💻 Hugo is inexcusably bad

First Published: 2022-12-24

Why this blog uses Zola instead of Hugo

Before I get started, I should note that hugo is still less horrible than most of the crimes committed by javascript devs and pushed as static site generators.

Hugo onboarding is a nightmare

I spent several hours across a few days trying to get hugo to suit my needs. As with every static site generator, getting the first piece of html served is no problem and I got through the basics fast. Getting just a little further, I really enjoyed luke smiths video and followed his tutorial with his theme, lugo. Aside from some things not looking as expected because of some recent commits that I rolled back things somewhat worked. But now I wanted to customize and get the directory structure to make sense.

What the fuck is a theme

Essentially defaults. Defaults that hugo seems to not have out of the box. You can overwrite anything set in the themes directory in your own directories. The themes directory and it's contents just mimic the directory structure at the root of your project. "Using Hugo without a theme" spit out pretty garbage search results. But one forum post stuck out and actually managed to answer the simple question of wether it's possible. It is, by just copying the themes files directly into the projects local folder. That ship has sailed for me, then and there. I want to write my own templates and craft my own website. The vast majority of hugo users prefers precrafted templates and layouts and only customizes those sporadically.

Towards a less cringe alternative

I stopped for the day and browsed some of bugswriters videos. His introduction to zola quickly had me sold. Actually usable documentation. A non-moronic directory structure. No theme required by default, you write the templates yourself. Unpolluted search results when checking for details. Thats where I left off. Convinced of zola but not yet applying it.

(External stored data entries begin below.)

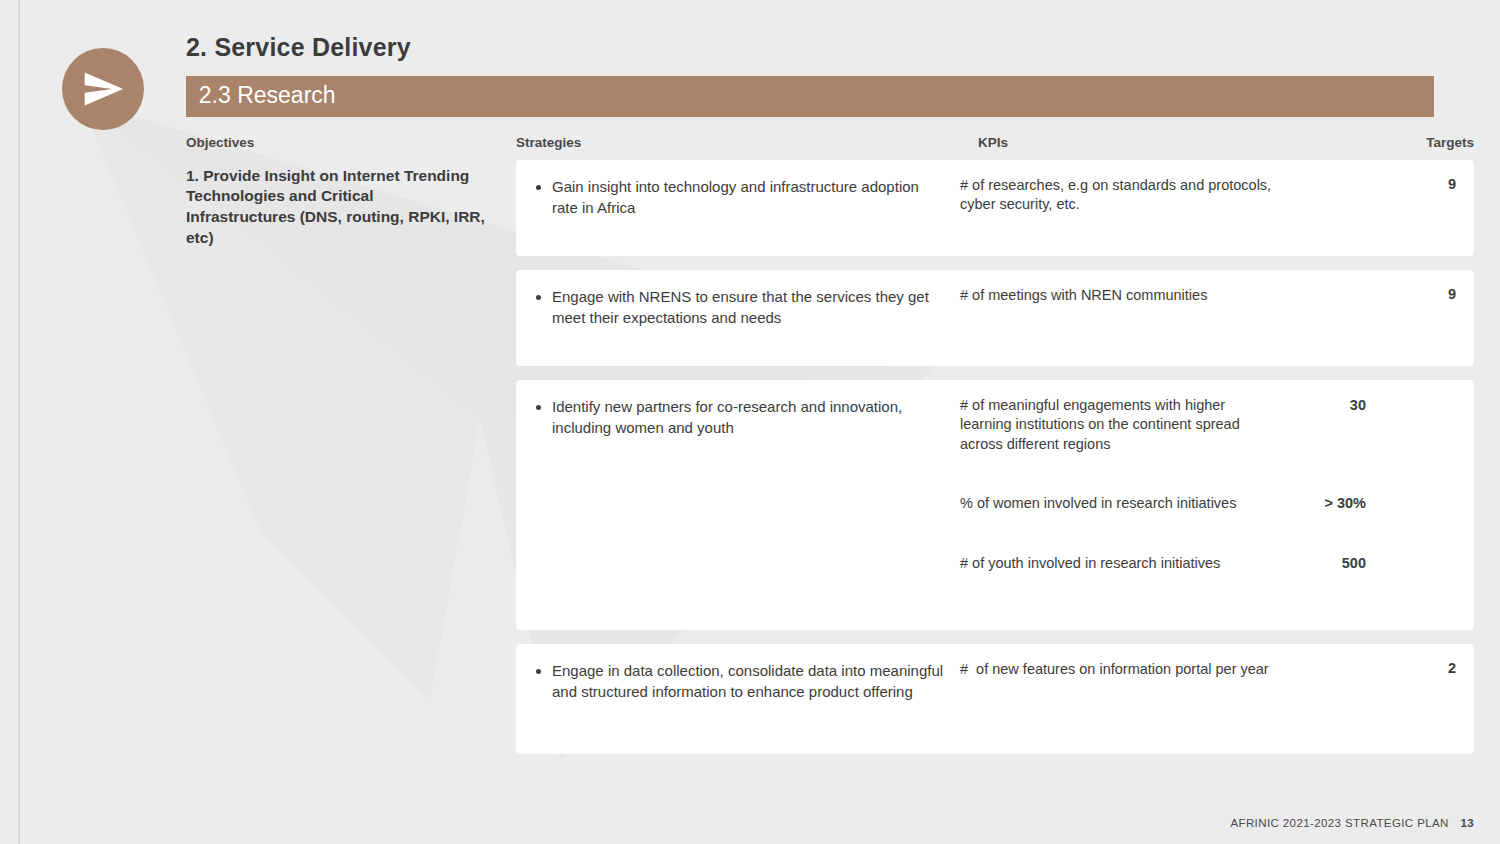2. Service Delivery
2.3 Research
Objectives
Strategies
KPIs
Targets
1. Provide Insight on Internet Trending Technologies and Critical Infrastructures (DNS, routing, RPKI, IRR, etc)
Gain insight into technology and infrastructure adoption rate in Africa
# of researches, e.g on standards and protocols, cyber security, etc.
9
Engage with NRENS to ensure that the services they get meet their expectations and needs
# of meetings with NREN communities
9
Identify new partners for co-research and innovation, including women and youth
# of meaningful engagements with higher learning institutions on the continent spread across different regions
30
% of women involved in research initiatives
> 30%
# of youth involved in research initiatives
500
Engage in data collection, consolidate data into meaningful and structured information to enhance product offering
# of new features on information portal per year
2
AFRINIC 2021-2023 STRATEGIC PLAN 13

So the better answer to "Using Hugo without a theme" would have been "Use zola"

Migration

Then, yesterday, I started migrating most of my blog posts from vimwiki to markdown and Zola. After having ported 2 articles I made sure to spice up my landing page, which I did for a few hours. Understanding how to generate sorted sections was a matter of understanding the templating language. But luckily Tera is just as well documented as Zola itself. I rewrote my css, being inspired by lukesmiths webpage in many details. To get back the categories I used by convention in vimwiki, I just prepended the site title with a unicode character and then filtered by those. Taxonomies/tags are inherently hard to work with, zola makes it somewhat accessible but I don't want to deal with them until I have a real need. After several hours of crafting my webpage it has become what you see now. I'm sure I'll hack away at the css some more and my index.html will grow organically. But it's mostly done and I'm very happy I went with zola over hugo.